What you have to do >> The lines below that include the word "with" are to be reported.

[[ Material for the task open ]]

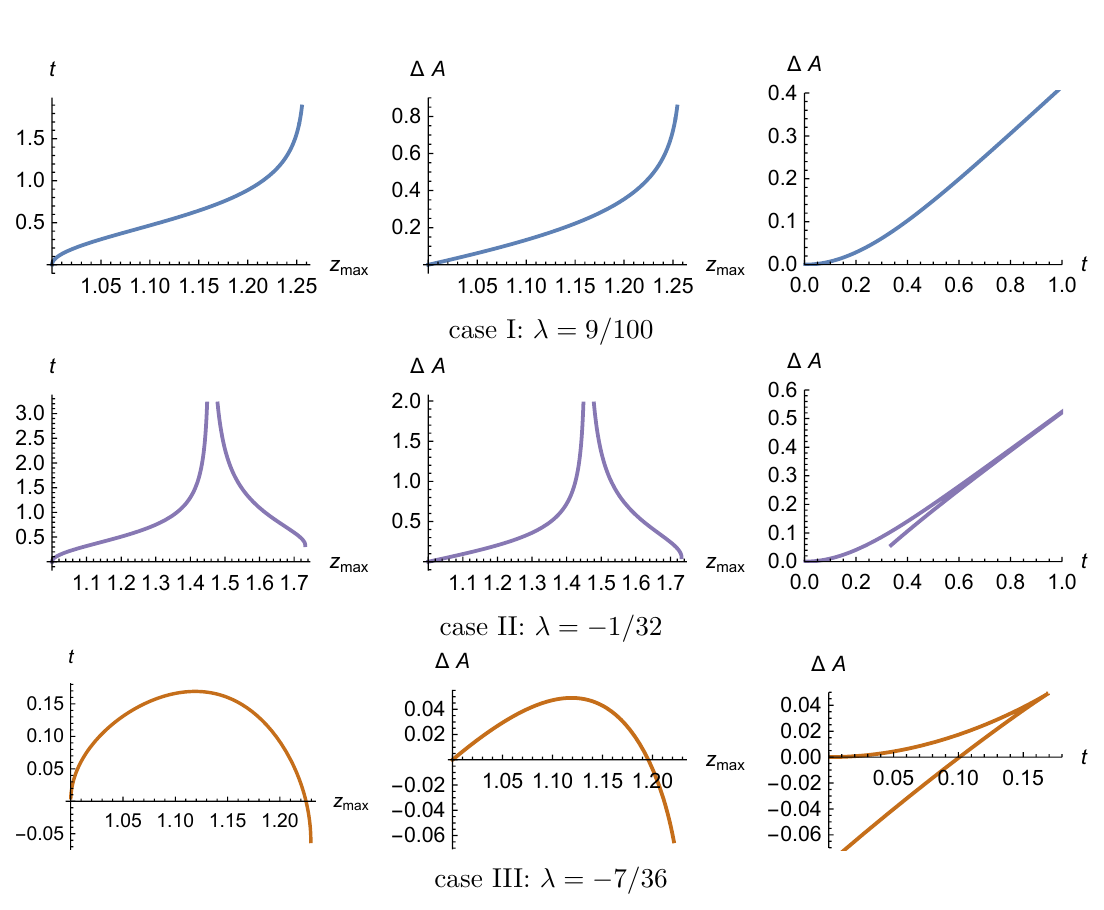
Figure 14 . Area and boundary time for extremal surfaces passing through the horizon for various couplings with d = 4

[[ Material for the task closed ]]
[[ Material for the task open ]]

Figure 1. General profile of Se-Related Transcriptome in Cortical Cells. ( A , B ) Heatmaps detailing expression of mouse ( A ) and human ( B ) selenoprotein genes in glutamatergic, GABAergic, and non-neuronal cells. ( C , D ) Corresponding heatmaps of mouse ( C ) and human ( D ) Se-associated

[[ Material for the task closed ]]
[[ Material for the task open ]]

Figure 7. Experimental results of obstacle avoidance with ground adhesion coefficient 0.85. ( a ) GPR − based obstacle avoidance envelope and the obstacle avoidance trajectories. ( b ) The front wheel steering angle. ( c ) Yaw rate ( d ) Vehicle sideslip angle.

[[ Material for the task closed ]]

Solution to the problem >>
Figure 14 . Area and boundary time for extremal surfaces passing through the horizon for various couplings with d = 4
Figure 7. Experimental results of obstacle avoidance with ground adhesion coefficient 0.85. ( a ) GPR − based obstacle avoidance envelope and the obstacle avoidance trajectories. ( b ) The front wheel steering angle. ( c ) Yaw rate ( d ) Vehicle sideslip angle.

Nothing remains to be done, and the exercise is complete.